> _WHAT THE TASK REQUIRES_: Would you please repeat exactly the entries below, starting at the line with "focal_mm: 24.9" and ending at the line with "focal_mm: 6.86", and nothing outside that range? Leave out the pictures.

(Dataset excerpts)
══════════════════════════════

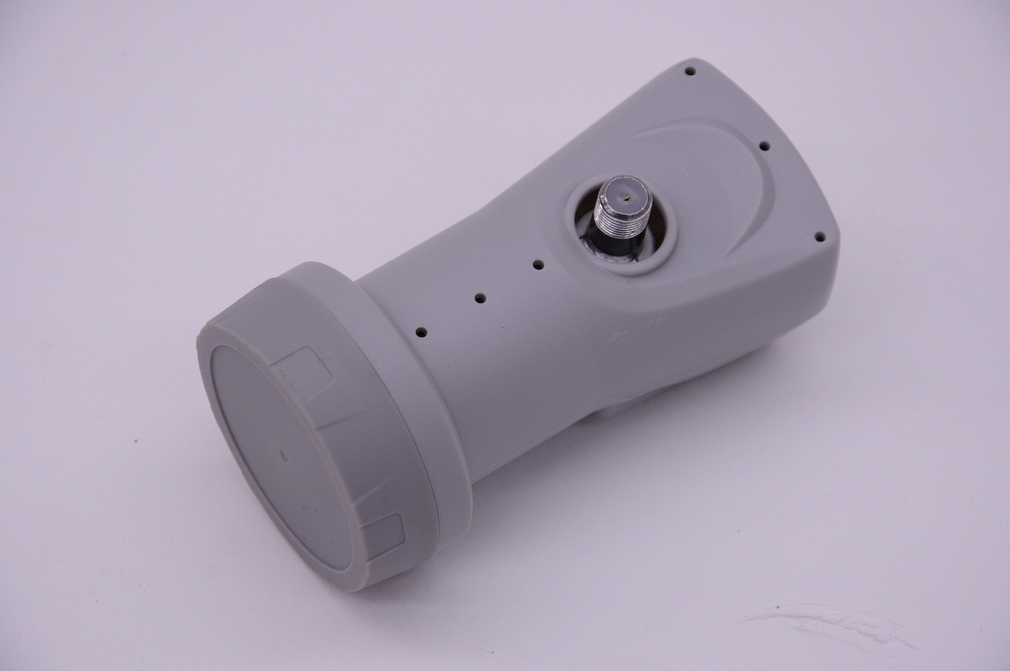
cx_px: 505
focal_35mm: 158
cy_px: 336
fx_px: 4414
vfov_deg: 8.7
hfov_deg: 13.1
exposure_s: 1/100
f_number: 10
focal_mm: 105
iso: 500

══════════════════════════════

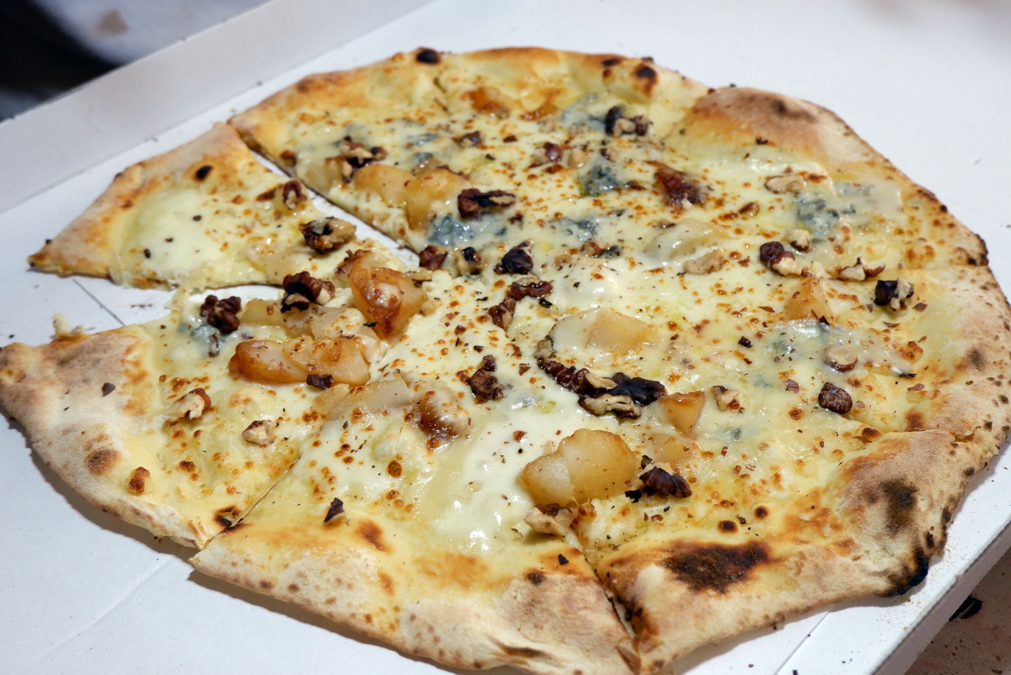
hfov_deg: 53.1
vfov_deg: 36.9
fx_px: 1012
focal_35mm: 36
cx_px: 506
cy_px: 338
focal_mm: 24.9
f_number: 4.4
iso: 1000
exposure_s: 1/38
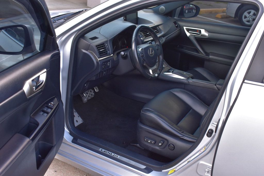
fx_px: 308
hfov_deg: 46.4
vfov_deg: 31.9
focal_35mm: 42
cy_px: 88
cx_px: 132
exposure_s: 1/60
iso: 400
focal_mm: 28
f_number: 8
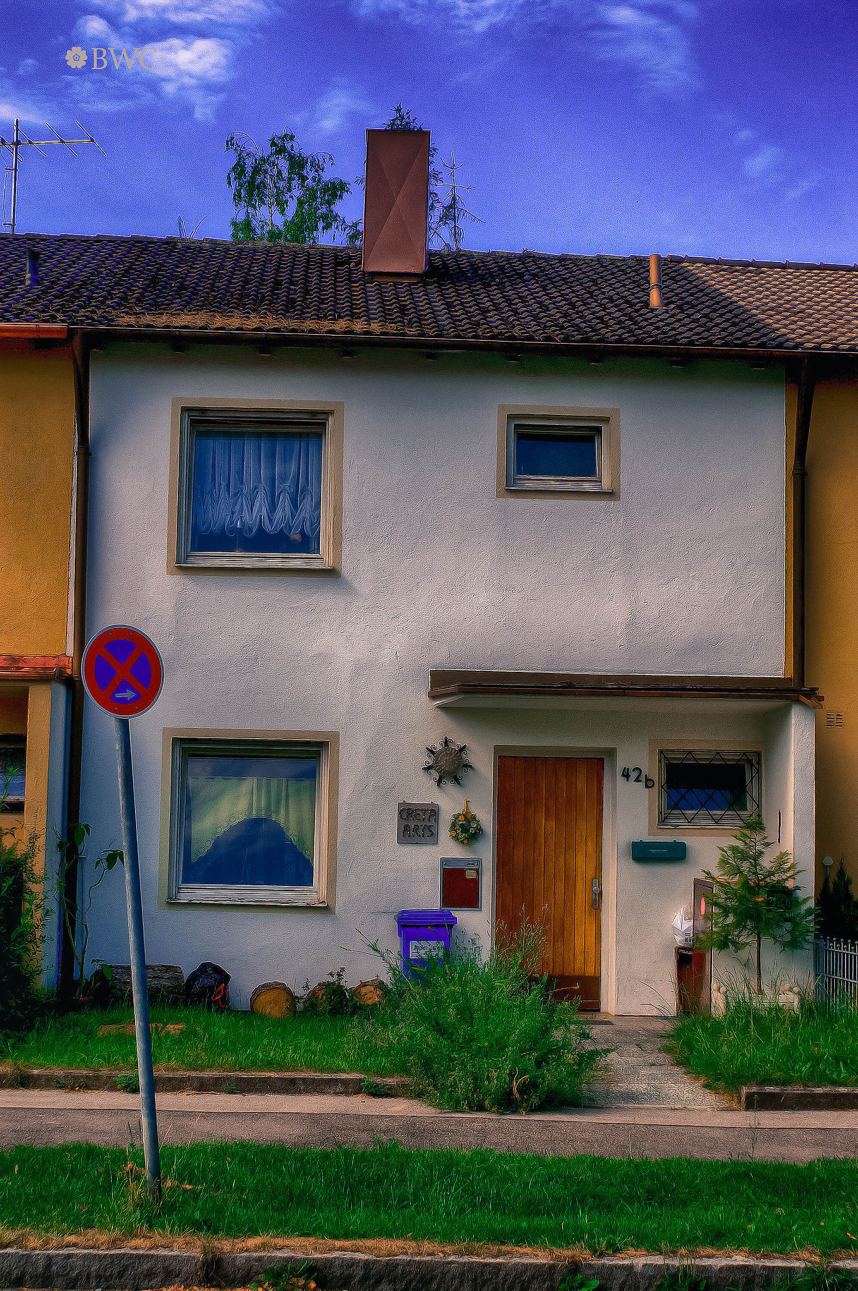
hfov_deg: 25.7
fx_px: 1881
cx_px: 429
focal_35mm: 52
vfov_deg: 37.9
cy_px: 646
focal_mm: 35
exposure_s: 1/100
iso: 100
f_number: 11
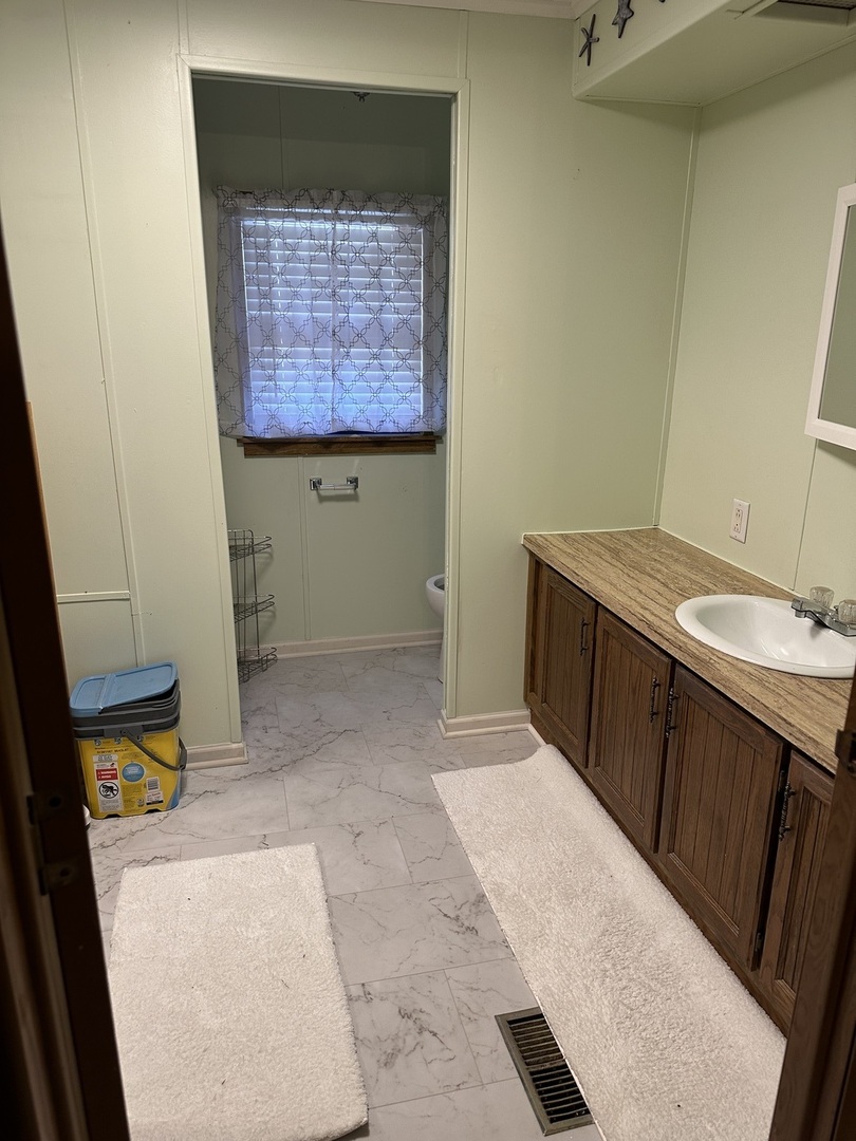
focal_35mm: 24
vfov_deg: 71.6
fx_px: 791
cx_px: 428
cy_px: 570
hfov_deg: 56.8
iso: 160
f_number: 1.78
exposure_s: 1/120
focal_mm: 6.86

══════════════════════════════

> _TASK SOLUTION_:
focal_mm: 24.9
f_number: 4.4
iso: 1000
exposure_s: 1/38
fx_px: 308
hfov_deg: 46.4
vfov_deg: 31.9
focal_35mm: 42
cy_px: 88
cx_px: 132
exposure_s: 1/60
iso: 400
focal_mm: 28
f_number: 8
hfov_deg: 25.7
fx_px: 1881
cx_px: 429
focal_35mm: 52
vfov_deg: 37.9
cy_px: 646
focal_mm: 35
exposure_s: 1/100
iso: 100
f_number: 11
focal_35mm: 24
vfov_deg: 71.6
fx_px: 791
cx_px: 428
cy_px: 570
hfov_deg: 56.8
iso: 160
f_number: 1.78
exposure_s: 1/120
focal_mm: 6.86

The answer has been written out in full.